▶ ЧТО НУЖНО СДЕЛАТЬ
Верните без изменений строки материала, начиная со строки с «13.【反思和困惑】 ：1.萌萌读数学吧。不要，我要妈妈讲» и заканчивая строкой с «句，哇，萌萌都看四年级了呀。萌萌说，吴奶奶又换衣服», включая обе эти строки.

▶ Записи набора данных
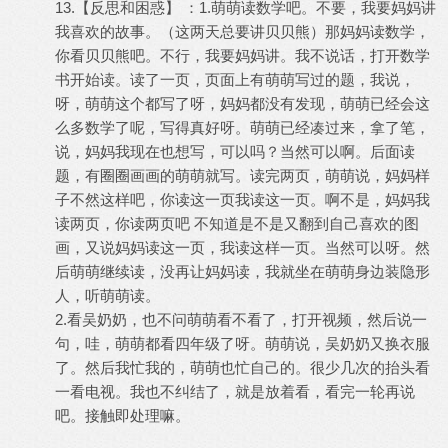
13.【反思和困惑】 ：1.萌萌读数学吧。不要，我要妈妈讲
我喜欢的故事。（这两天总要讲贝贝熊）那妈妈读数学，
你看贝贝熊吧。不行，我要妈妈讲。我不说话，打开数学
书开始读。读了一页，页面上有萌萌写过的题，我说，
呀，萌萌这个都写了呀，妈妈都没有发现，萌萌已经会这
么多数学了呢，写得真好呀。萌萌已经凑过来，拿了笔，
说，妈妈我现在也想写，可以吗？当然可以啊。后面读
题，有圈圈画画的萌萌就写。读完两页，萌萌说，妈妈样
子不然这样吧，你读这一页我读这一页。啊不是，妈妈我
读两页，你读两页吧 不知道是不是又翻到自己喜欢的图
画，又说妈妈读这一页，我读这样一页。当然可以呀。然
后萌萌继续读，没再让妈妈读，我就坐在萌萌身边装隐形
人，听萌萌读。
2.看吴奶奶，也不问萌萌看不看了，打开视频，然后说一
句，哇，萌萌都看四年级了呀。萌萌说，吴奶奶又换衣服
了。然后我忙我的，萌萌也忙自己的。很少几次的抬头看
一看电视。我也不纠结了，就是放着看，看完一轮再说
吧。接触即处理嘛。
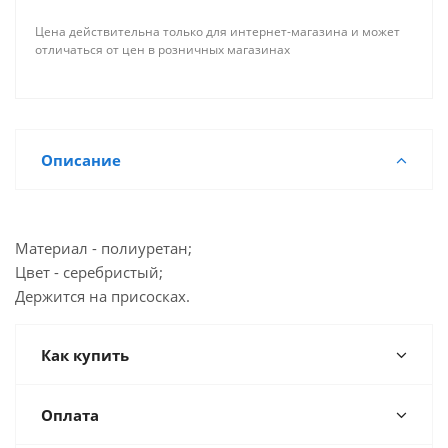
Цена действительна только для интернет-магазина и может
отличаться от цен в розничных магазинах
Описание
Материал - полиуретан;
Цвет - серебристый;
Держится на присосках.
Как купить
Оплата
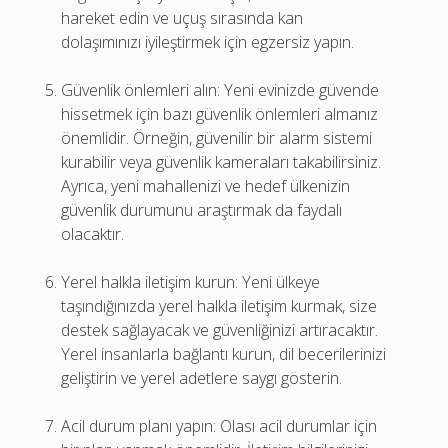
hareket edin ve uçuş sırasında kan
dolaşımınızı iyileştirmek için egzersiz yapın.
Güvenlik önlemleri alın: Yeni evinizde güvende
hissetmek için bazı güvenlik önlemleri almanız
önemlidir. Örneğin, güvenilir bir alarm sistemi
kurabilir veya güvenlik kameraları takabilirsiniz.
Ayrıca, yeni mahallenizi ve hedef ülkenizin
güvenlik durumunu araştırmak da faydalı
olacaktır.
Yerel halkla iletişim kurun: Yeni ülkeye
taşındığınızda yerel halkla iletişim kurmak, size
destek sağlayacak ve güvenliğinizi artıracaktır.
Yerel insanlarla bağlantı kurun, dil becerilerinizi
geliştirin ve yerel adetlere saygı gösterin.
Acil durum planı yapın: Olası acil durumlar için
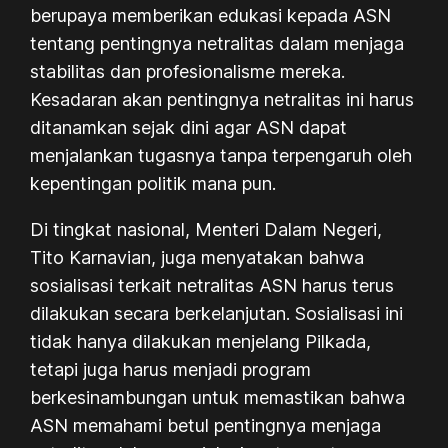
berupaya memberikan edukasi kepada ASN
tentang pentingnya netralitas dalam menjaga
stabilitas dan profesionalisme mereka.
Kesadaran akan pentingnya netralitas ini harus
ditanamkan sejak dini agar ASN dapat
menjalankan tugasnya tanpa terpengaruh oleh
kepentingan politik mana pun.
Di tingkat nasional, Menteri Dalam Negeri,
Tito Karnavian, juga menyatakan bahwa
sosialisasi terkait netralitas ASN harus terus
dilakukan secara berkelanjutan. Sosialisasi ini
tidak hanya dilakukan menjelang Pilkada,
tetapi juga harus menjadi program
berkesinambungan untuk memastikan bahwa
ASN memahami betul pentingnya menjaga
---
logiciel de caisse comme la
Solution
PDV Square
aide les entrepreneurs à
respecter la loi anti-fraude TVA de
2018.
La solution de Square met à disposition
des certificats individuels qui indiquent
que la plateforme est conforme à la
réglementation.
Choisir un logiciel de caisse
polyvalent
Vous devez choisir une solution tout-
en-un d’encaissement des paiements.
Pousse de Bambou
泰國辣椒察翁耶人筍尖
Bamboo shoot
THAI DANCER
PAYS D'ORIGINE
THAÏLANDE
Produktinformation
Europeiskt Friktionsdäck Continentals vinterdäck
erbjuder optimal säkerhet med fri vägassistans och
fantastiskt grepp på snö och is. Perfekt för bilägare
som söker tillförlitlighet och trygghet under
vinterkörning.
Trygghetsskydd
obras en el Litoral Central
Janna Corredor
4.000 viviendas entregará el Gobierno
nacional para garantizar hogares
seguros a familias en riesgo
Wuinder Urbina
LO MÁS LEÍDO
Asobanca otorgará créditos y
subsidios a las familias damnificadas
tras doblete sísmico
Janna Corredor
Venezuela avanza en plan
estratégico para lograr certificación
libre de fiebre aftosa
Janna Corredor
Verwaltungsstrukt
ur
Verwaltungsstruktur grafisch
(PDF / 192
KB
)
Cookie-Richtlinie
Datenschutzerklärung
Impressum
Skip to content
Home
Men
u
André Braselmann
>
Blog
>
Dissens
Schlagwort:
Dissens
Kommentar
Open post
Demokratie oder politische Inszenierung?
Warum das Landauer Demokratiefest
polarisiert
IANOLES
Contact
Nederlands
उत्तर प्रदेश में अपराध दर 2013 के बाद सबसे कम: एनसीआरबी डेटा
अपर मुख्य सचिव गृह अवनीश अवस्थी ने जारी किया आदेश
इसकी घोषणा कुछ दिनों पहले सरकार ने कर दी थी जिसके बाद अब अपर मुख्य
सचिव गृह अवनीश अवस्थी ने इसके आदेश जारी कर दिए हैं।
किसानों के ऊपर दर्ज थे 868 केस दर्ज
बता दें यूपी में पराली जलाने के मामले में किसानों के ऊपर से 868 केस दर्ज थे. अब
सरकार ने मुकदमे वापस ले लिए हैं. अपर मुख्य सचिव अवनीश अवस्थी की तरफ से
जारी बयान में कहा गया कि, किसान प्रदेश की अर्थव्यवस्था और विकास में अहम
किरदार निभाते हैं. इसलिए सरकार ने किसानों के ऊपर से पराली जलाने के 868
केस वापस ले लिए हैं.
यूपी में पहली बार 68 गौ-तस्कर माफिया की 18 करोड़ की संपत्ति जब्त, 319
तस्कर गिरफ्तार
...
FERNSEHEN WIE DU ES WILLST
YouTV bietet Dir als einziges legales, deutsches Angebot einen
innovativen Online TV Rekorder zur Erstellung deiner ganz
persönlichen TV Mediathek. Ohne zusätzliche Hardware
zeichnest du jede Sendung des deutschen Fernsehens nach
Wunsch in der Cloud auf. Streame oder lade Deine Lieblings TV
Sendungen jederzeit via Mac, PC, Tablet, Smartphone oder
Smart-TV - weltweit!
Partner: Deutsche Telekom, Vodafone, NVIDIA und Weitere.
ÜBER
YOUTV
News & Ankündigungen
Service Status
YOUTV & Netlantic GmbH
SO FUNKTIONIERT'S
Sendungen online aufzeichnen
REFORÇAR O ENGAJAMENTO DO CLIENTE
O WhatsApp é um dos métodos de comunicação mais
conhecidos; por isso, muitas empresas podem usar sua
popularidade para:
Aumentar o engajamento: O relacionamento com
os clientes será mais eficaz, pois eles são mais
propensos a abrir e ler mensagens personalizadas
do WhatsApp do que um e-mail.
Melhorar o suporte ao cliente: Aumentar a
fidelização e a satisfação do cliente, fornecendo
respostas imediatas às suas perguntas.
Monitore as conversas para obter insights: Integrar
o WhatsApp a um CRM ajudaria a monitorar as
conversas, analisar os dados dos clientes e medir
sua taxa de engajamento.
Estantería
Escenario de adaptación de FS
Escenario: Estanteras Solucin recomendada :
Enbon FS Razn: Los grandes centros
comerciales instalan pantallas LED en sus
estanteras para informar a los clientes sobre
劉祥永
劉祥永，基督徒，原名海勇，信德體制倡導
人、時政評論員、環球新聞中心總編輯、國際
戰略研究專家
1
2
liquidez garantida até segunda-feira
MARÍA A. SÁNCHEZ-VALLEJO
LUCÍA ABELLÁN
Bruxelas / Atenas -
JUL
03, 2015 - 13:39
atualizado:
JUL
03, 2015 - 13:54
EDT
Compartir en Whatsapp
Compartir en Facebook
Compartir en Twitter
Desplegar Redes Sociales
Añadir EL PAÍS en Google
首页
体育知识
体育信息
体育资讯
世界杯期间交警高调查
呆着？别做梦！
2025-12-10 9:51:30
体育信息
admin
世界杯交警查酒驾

▶ РЕШЕНИЕ
13.【反思和困惑】 ：1.萌萌读数学吧。不要，我要妈妈讲
我喜欢的故事。（这两天总要讲贝贝熊）那妈妈读数学，
你看贝贝熊吧。不行，我要妈妈讲。我不说话，打开数学
书开始读。读了一页，页面上有萌萌写过的题，我说，
呀，萌萌这个都写了呀，妈妈都没有发现，萌萌已经会这
么多数学了呢，写得真好呀。萌萌已经凑过来，拿了笔，
说，妈妈我现在也想写，可以吗？当然可以啊。后面读
题，有圈圈画画的萌萌就写。读完两页，萌萌说，妈妈样
子不然这样吧，你读这一页我读这一页。啊不是，妈妈我
读两页，你读两页吧 不知道是不是又翻到自己喜欢的图
画，又说妈妈读这一页，我读这样一页。当然可以呀。然
后萌萌继续读，没再让妈妈读，我就坐在萌萌身边装隐形
人，听萌萌读。
2.看吴奶奶，也不问萌萌看不看了，打开视频，然后说一
句，哇，萌萌都看四年级了呀。萌萌说，吴奶奶又换衣服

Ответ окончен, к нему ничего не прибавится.